Rawa Jombor di Desa Krakitan, Kecamatan Bayat merupakan salah satu destinasi wisata di Kabupaten Klaten. Tapi siapa sangka, rawa dengan pemandangan eksotis itu dulunya kampung - kampung yang ditenggelamkan.
"Dulu itu (rawa) kampung, kampung waktu jaman Belanda. Tempatnya itu rendah jadi kalau hujan sering terendam," tutur Sarju (83) sesepuh warga Desa Krakitan, Kecamatan Bayat kepada detikJateng, Kamis (28/12/2023) siang.
Diceritakan Sarju, karena sering terendam saat hujan, oleh pemerintah kolonial Belanda direlokasi. Tiga dusun dipindah ke lokasi selatan yang lebih tinggi.
SCROLL TO CONTINUE WITH CONTENT
"Akhirnya di-bedhol, dipindah ke atas dijadikan rawa. Dusun Jombor, Tawang dan Tanjungsari yang dipindah," kata Sarju.

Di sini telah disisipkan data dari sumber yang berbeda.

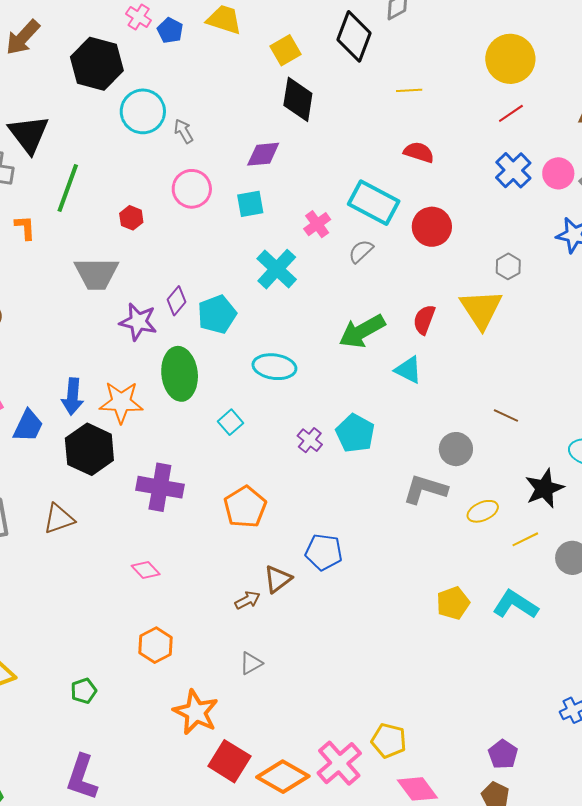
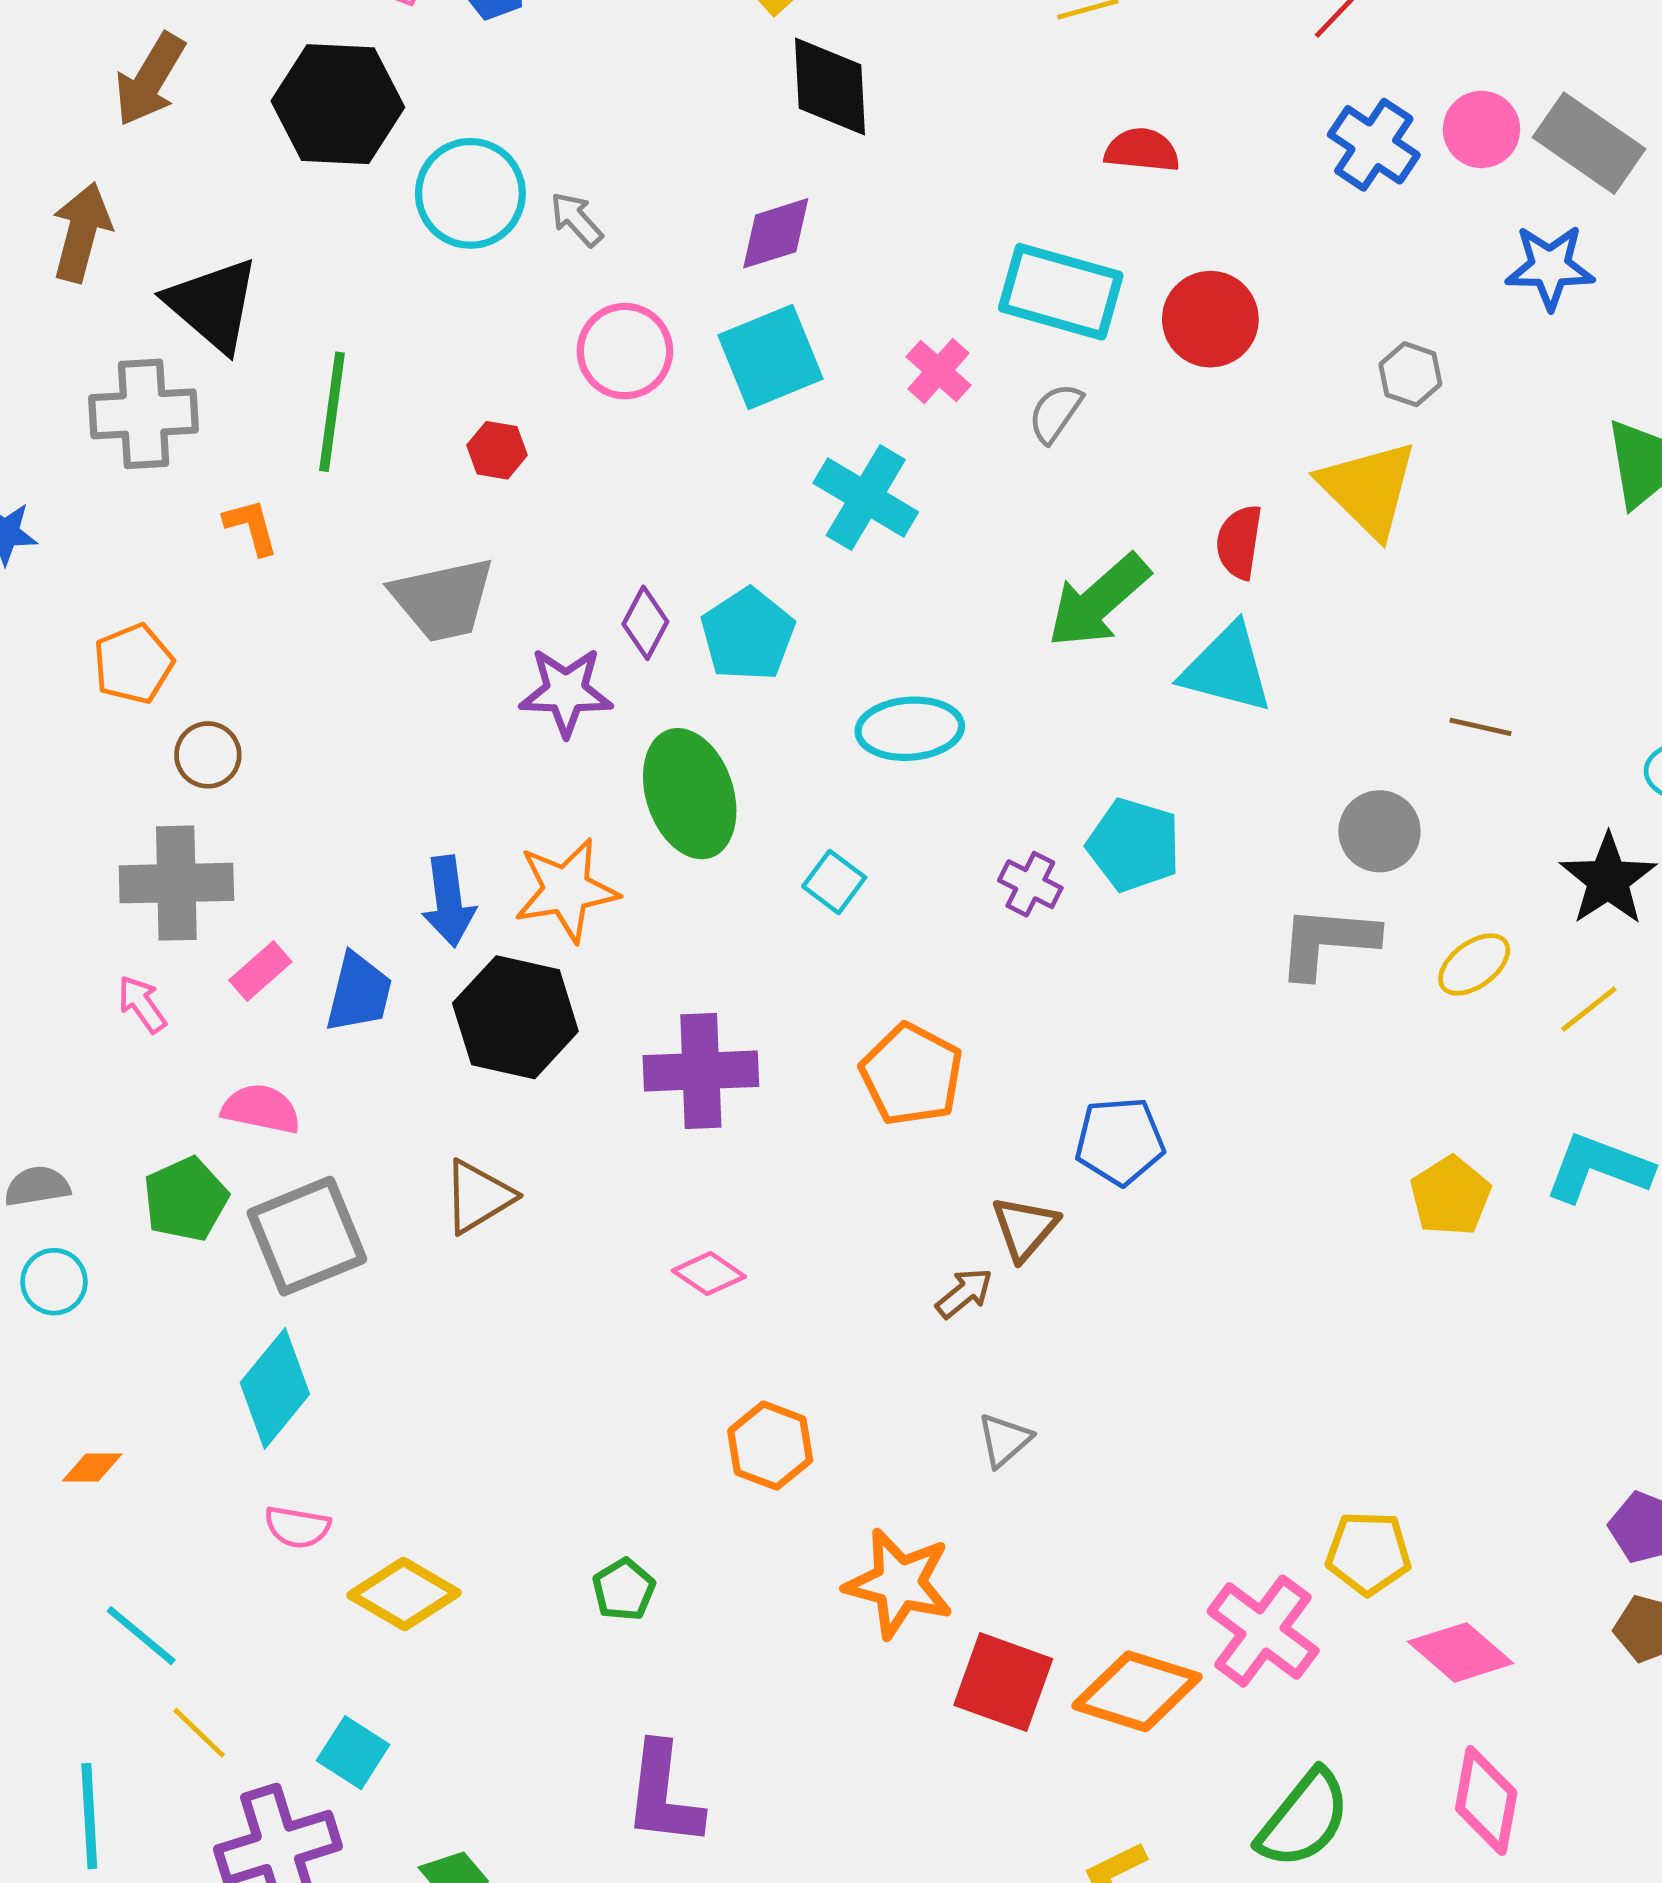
cyan square: (250, 204) -> (771, 357), size x1.5
cyan triangle: (408, 370) -> (1227, 669), size x1.4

Yang dipindahkan tahun 1938 itu, terang Sarju, hanya rumah sehingga pemakaman tidak ikut dipindahkan. Akibatnya warga kehilangan makam leluhur.
Dulunya, makam-makan itu masih sering terlihat saat rawa surut akibat kemarau. Namun kini sudah tidak lagi.
"Makam sekarang sudah tidak muncul meskipun kemarau. Warga kehilangan leluhur untuk ziarah kuburnya sampai sekarang, dulu satu dua masih terlihat saat kemarau tapi sekarang tidak," papar Sarju.
Dulunya, ungkap Sarju, tanggul rawa hanya kecil. Semasa penjajahan Jepang, rawa ditinggikan tanggulnya menjadi 5 meter.
"Jepang meninggikan tanggul menjadi 5 meter. Masa pemberontakan G30S PKI, pembangunan diteruskan oleh para tahanan politik PKI yang masuk golongan A," katanya.
Jumlah tahanan politik yang dipekerjakan membangun tanggul, sebut Sarju, jumlahnya mencapai sekitar 1.100 orang. Mereka ditampung warga sekitar rawa selama bekerja.
"Mereka menempati rumah - rumah warga yang kosong sekitar sini. Ada yang menjadi perajin keranjang, cangkul dan lainnya, saya tahu karena mengalami," lanjut Sarju.
Para pekerja tahanan itu, ucap Sarju, membangun tanggul rawa sekitar 3 tahun. Setelah ditarik, pembangunan diteruskan oleh warga, TNI dan Polri sampai selesai.
"Pembangunan diteruskan oleh warga, TNI dan Polri sampai selesai. Selain rawa, Belanda dulu juga membangun terowongan air di bawah gunung untuk pengairan PG Ceper dan lahan tebu," ujar Sarju.
Bejo (63), warga lainnya membenarkan cerita rawa tersebut. Dari cerita ayah, kakek dan neneknya rawa itu dulunya kampung. Kampung ditenggelamkan oleh Belanda.
"Banyak, termasuk makam - makamnya ditenggelamkan di jaman Belanda. Saat kemarau kadang masih terlihat nisan makam," ucap Bejo kepada detikJateng.
Menurut Bejo, setelah Belanda pergi diteruskan Jepang. Tahun 1965 dibangun tanggul seperti setinggi saat ini.
"Tahun 1965 para tahanan bekerja di sini. Membangun tanggul, membuat cangkul, keranjang dan lainnya," jelas Bejo.
Menurut koordinator operasional Rawa Jombor, Nandung Setiawan rawa tersebut kelilingnya sekitar 6-7 kilometer. Luasnya sekitar 178 hektare.
"Luasnya sekitar 178 hektare. Dulunya adalah kampung tapi karena sering banjir akhirnya dipindahkan," jelas Nandung saat diminta konfirmasi detikJateng.
Objek wisata Rawa Jombor tidak sulit ditemukan. Dari pusat kota Klaten ke arah selatan bisa melalui jalan Ir Soekarno, kemudian jalan Dr Soeharto sejauh sekitar 8 kilometer.